CM: Do you think that with your artistic practice you can make society more aware that this crisis won’t pass – is here to stay- and that we need to change our deepest habits? How do you plan to incorporate your thinking and work with social organisations? What new forms of cooperation may you imagine in order to reach those who decide and have power over the issues you work with?

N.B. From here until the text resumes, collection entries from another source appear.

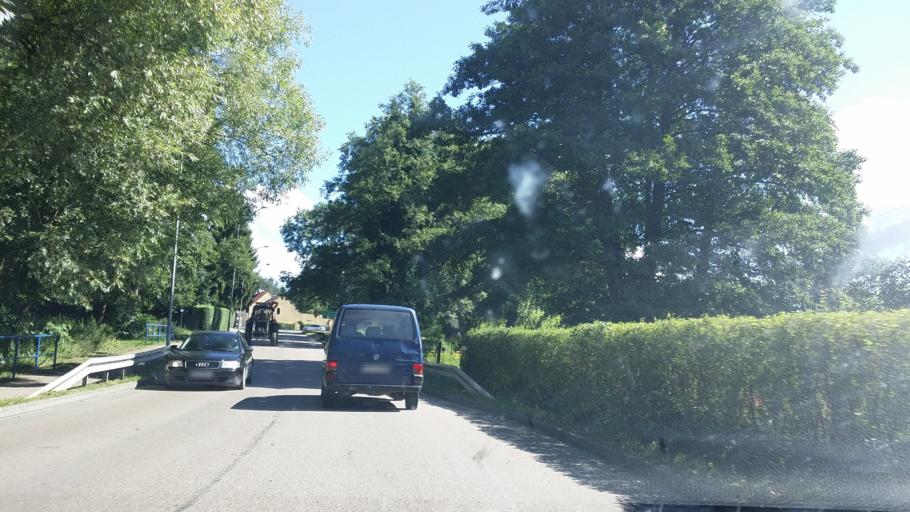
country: PL
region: West Pomeranian Voivodeship
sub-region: Powiat drawski
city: Kalisz Pomorski
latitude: 53.3003
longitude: 15.9080
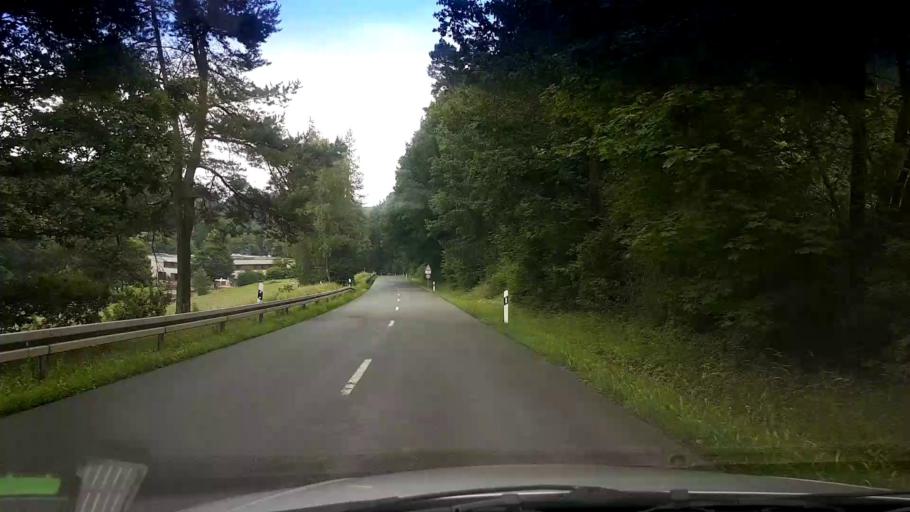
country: DE
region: Bavaria
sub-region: Upper Franconia
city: Kasendorf
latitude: 50.0739
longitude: 11.3277
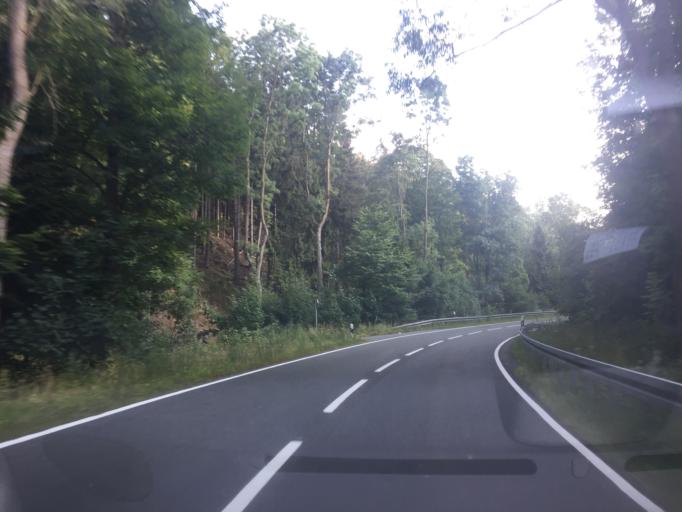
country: DE
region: Saxony-Anhalt
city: Darlingerode
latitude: 51.7925
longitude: 10.7384
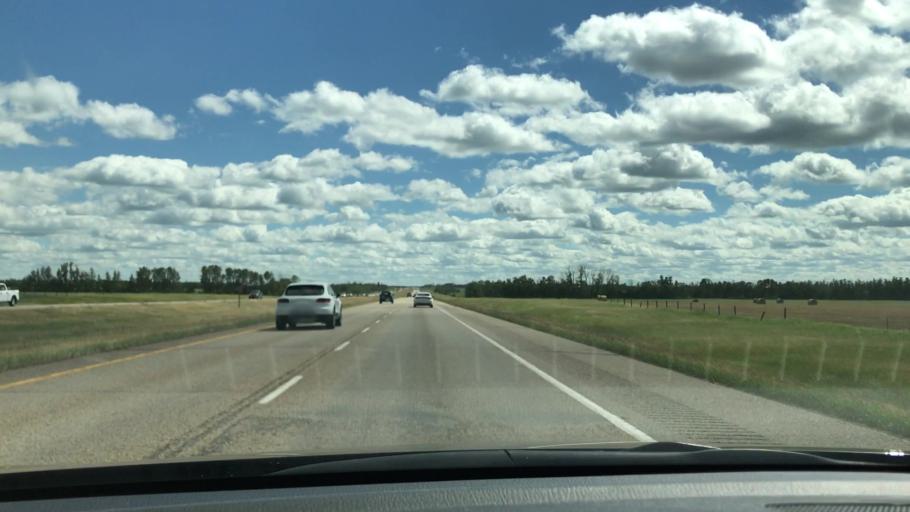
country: CA
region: Alberta
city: Leduc
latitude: 53.1530
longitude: -113.5984
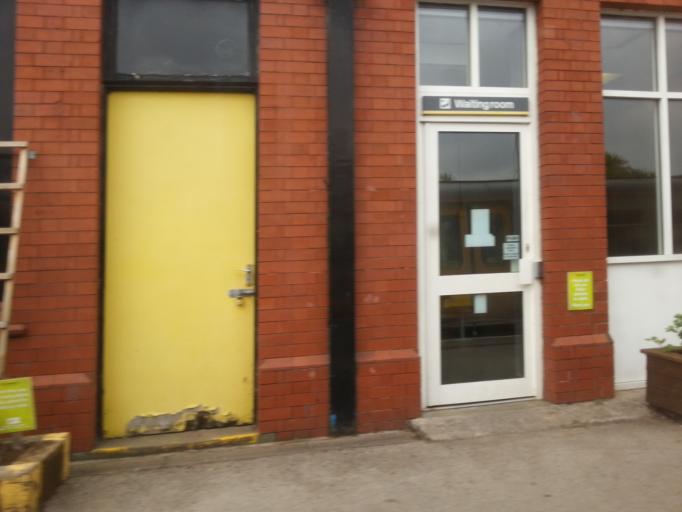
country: GB
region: England
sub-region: Sefton
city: Formby
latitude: 53.5538
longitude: -3.0709
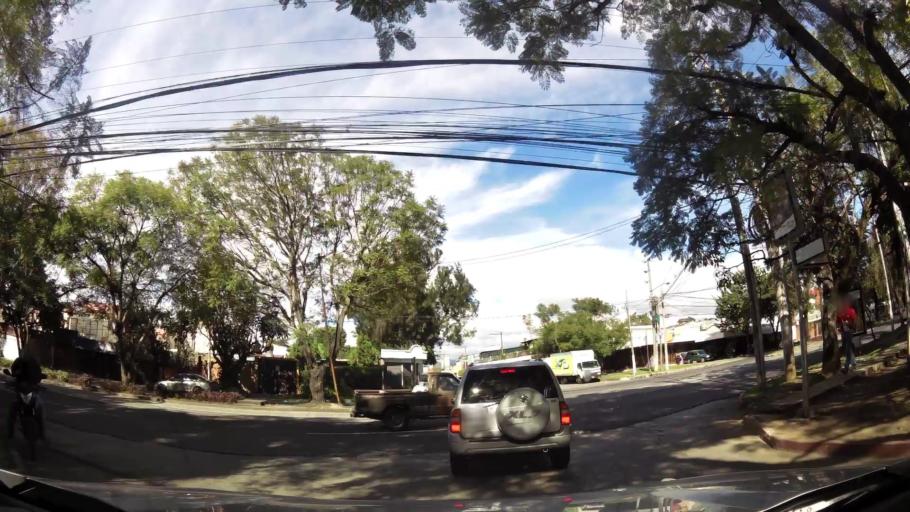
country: GT
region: Guatemala
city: Santa Catarina Pinula
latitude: 14.5882
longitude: -90.5218
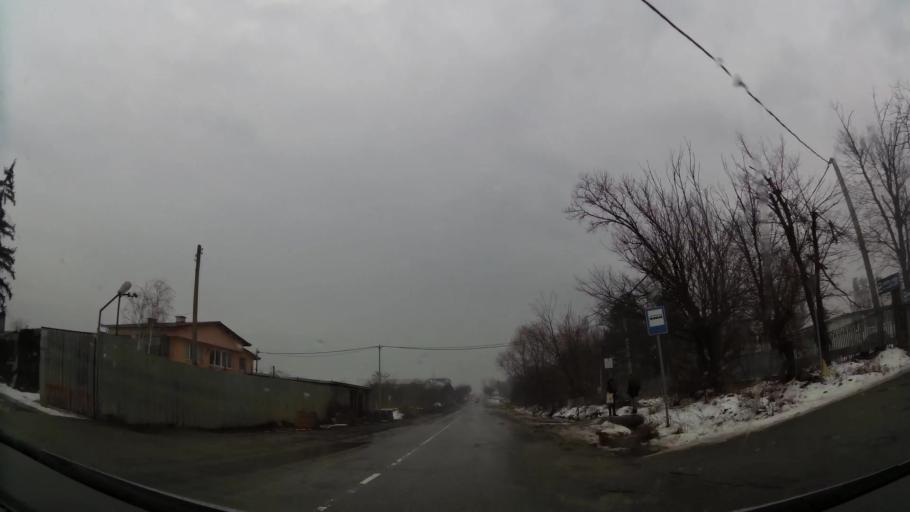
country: BG
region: Sofiya
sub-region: Obshtina Bozhurishte
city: Bozhurishte
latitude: 42.6955
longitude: 23.2444
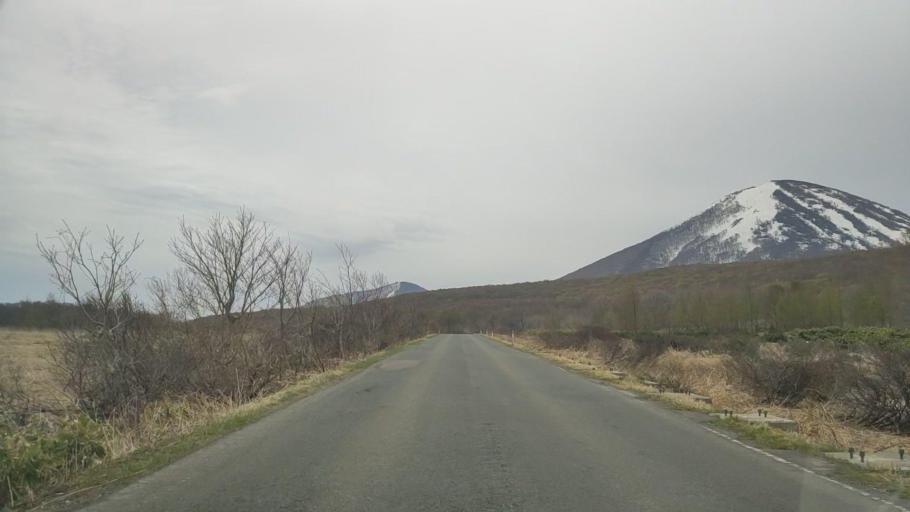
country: JP
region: Aomori
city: Aomori Shi
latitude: 40.6875
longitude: 140.9248
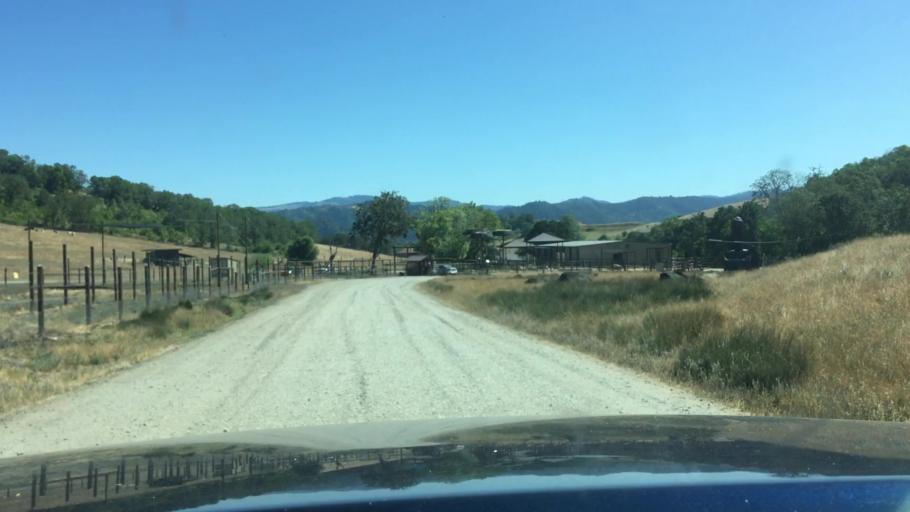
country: US
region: Oregon
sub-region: Douglas County
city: Winston
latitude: 43.1381
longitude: -123.4324
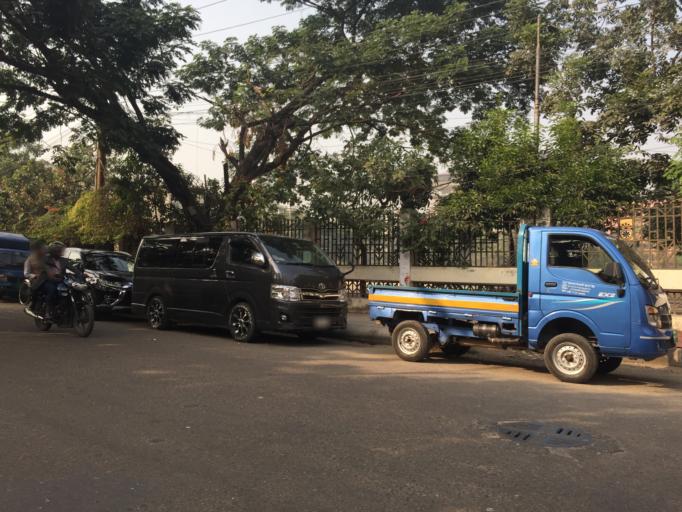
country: BD
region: Dhaka
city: Paltan
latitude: 23.7336
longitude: 90.4058
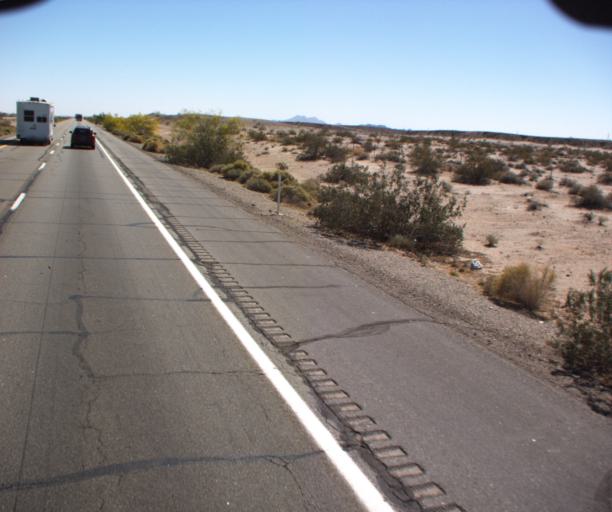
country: US
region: Arizona
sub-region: Yuma County
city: Wellton
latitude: 32.6563
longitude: -114.2407
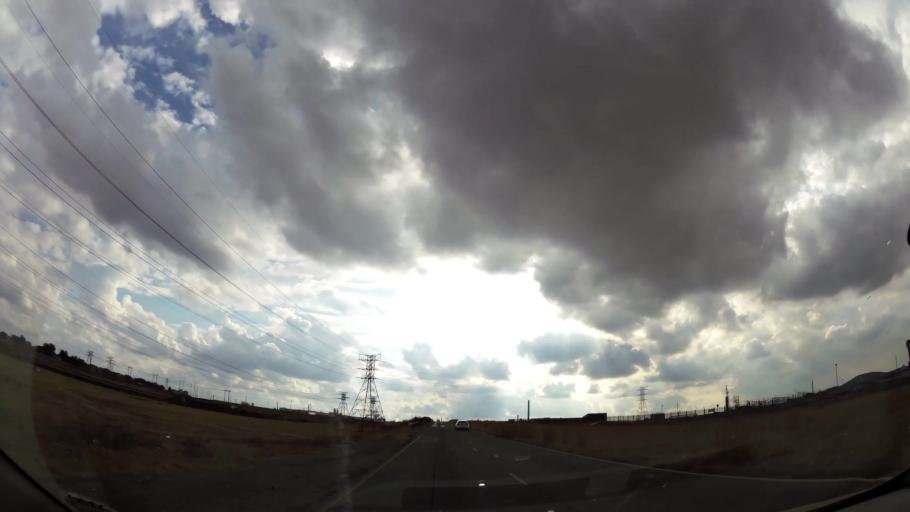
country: ZA
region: Orange Free State
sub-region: Fezile Dabi District Municipality
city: Sasolburg
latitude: -26.8348
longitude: 27.8651
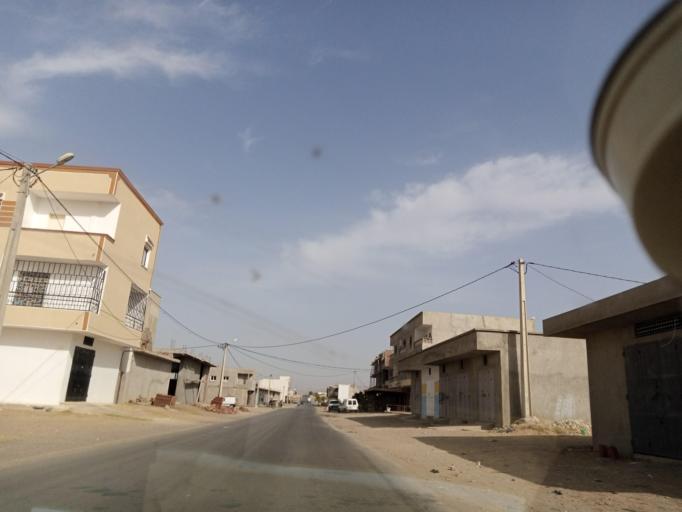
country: TN
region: Al Qasrayn
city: Kasserine
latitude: 35.2143
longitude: 8.9020
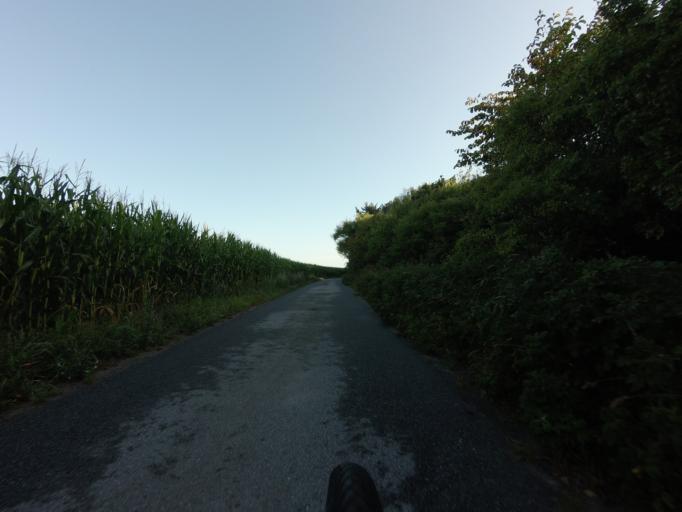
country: DK
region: North Denmark
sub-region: Hjorring Kommune
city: Vra
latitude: 57.3660
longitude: 9.8649
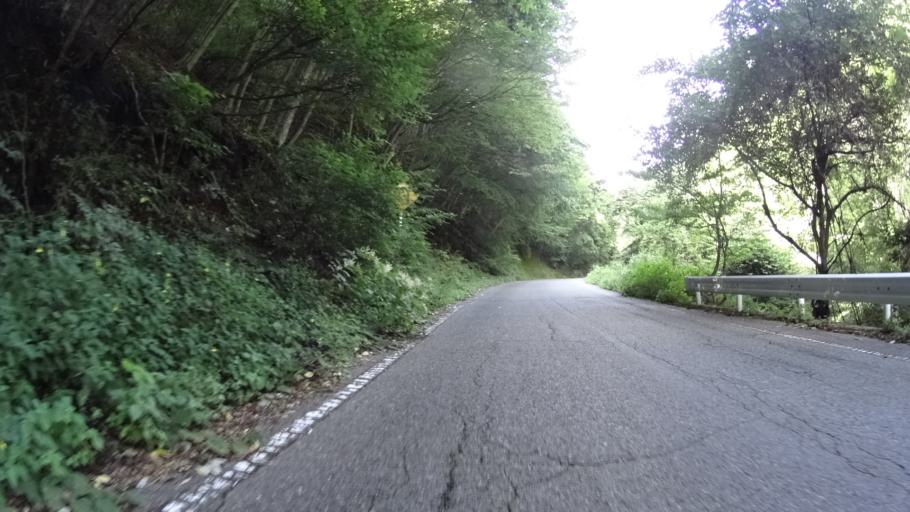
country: JP
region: Yamanashi
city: Nirasaki
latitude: 35.9081
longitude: 138.5397
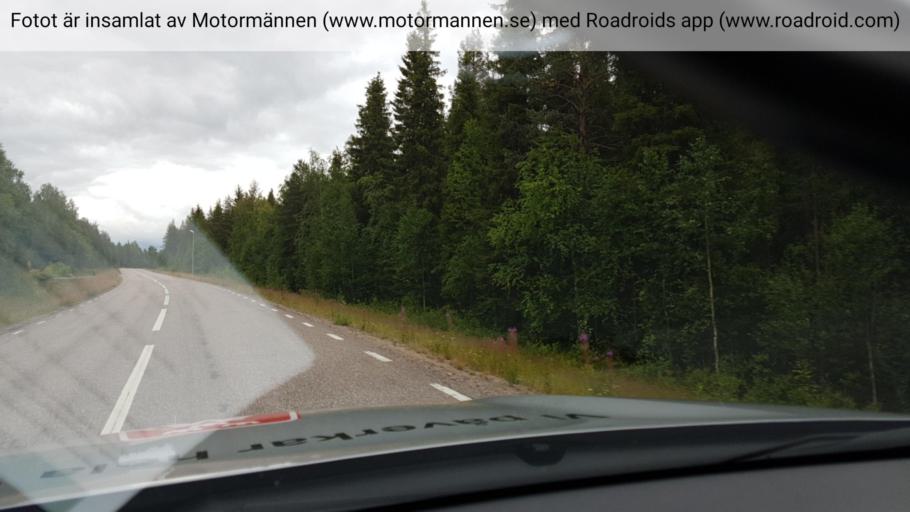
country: SE
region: Norrbotten
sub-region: Overkalix Kommun
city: OEverkalix
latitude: 66.7321
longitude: 22.8872
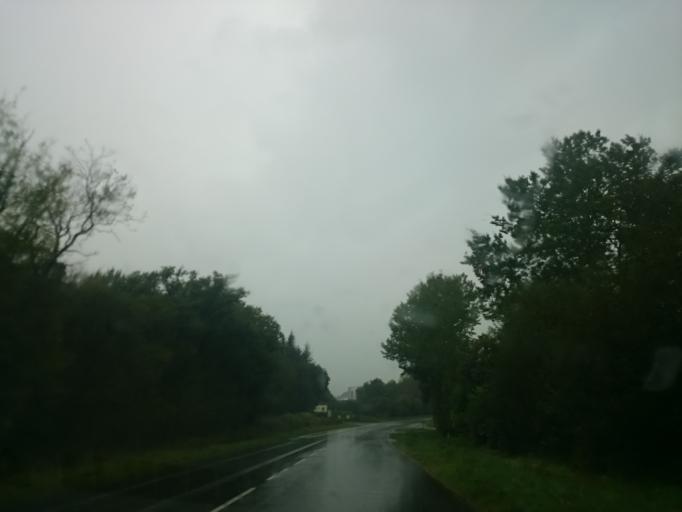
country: FR
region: Brittany
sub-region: Departement du Finistere
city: Plouvien
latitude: 48.5374
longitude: -4.4809
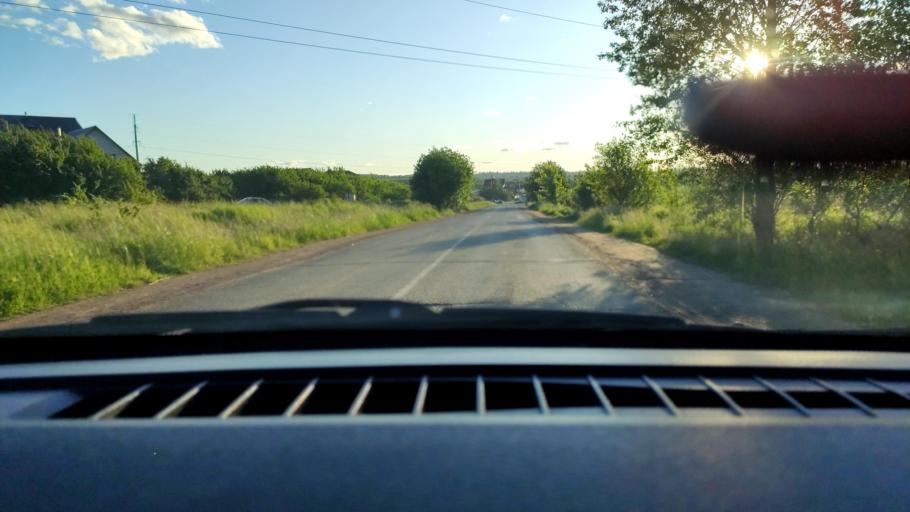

SS: In Chile I had the chance to be in touch with «Modatima – Movimiento de Defensa del Agua, la Tierra y la Proteccion del Medioambiente», a NGO which is working for example in the province of Petorca to promote water rights. (Petorca is highly affected by the export and plantation of avocado.) In conversation with Camilo Mansanilla who is a geologist and very active in this region, I was able to understand a tiny little bit of the complex situation, its history and gain some access to the restricted information around this discourse. This is an ongoing exchange and not only interesting on the level of content but also in terms of how artistic, scientific, legal and social knowledge can collaborate in the future and reach outside of their inherent perspectives, their surrounding and sectors. Being in Chile during these intense times (before Covid19) made me learn and realize again that social movements, politics and art are genuinely connected whereas here in Switzerland I often feel like they are treated apart from each other. In October 2019 (the beginning of the protests in Chile) the independent space «Sagrada Mercancia» immediately changed their art space into a centre to help the injured people from the protests, to collaborate on protecting shields for medical emergencies within the demonstrations and to create a place where safety was given in a time of governmental violence and oppression. So the focus in my artistic practice and research centers around collaborations which can reach this issues on a larger scale but my work and more importantly my exchange is seeded in friendship and complicity.